• _Given information_
--- START ---

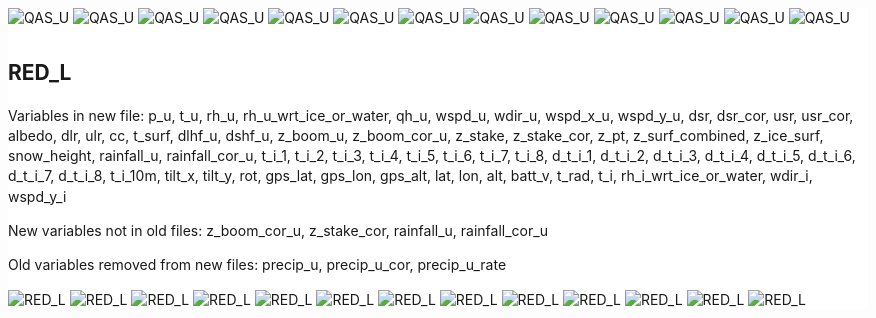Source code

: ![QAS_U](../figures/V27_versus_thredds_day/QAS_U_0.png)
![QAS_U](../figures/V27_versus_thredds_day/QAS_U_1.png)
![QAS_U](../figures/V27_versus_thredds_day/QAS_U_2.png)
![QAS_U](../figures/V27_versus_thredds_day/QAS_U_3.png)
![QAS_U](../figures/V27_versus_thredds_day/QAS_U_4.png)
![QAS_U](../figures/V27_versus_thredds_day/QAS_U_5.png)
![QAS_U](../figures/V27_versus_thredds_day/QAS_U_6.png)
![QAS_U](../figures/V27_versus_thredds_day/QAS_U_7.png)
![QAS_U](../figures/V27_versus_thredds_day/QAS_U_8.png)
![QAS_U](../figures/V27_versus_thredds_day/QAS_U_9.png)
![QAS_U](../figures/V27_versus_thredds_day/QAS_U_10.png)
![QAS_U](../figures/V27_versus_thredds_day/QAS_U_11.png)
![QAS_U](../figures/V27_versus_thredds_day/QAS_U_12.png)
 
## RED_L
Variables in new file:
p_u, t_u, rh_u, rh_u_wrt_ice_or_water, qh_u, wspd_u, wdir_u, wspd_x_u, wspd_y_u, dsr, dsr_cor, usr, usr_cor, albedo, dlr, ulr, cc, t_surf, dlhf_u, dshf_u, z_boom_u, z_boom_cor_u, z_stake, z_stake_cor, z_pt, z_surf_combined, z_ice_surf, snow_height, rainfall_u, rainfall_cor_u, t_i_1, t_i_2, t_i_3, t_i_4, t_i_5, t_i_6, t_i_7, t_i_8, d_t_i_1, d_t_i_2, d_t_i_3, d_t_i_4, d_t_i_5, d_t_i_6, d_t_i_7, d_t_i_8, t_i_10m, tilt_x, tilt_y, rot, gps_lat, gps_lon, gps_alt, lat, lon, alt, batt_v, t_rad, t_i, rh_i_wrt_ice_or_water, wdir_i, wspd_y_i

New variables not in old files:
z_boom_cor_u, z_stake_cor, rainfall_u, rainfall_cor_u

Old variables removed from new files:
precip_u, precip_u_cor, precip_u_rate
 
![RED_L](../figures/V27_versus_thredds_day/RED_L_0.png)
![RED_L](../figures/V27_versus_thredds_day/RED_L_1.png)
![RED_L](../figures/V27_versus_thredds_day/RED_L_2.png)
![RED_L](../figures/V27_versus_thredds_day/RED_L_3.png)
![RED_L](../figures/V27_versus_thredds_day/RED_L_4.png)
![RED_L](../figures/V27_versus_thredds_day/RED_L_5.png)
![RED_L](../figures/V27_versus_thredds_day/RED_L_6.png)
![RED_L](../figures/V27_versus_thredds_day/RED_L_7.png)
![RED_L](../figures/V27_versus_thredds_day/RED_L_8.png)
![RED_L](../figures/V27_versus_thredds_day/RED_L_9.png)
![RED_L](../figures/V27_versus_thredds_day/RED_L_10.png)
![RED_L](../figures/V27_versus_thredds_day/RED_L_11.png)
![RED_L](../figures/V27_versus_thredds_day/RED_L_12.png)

--- END ---
--- START ---

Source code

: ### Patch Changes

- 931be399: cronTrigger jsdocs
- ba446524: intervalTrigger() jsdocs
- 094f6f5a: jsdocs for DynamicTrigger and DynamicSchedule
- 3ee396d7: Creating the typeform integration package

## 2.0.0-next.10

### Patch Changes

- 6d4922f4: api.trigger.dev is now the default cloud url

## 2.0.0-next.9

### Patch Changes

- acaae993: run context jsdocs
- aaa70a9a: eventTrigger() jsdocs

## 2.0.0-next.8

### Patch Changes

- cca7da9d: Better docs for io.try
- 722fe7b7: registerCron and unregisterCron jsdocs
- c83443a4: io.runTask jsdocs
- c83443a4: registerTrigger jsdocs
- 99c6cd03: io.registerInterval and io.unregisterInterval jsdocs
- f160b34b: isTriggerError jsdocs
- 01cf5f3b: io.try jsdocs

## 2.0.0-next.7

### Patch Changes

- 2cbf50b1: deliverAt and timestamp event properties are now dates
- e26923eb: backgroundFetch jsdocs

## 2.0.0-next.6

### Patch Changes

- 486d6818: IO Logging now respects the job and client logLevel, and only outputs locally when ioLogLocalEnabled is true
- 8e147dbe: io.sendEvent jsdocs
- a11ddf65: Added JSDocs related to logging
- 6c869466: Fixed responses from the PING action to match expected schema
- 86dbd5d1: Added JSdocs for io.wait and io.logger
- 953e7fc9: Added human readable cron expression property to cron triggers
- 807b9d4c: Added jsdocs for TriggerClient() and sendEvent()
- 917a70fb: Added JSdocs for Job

--- END ---

• _Brief_
Using the records above, copy all lines that include the word "next".

• _Answer for this exercise_
## 2.0.0-next.10
## 2.0.0-next.9
## 2.0.0-next.8
## 2.0.0-next.7
## 2.0.0-next.6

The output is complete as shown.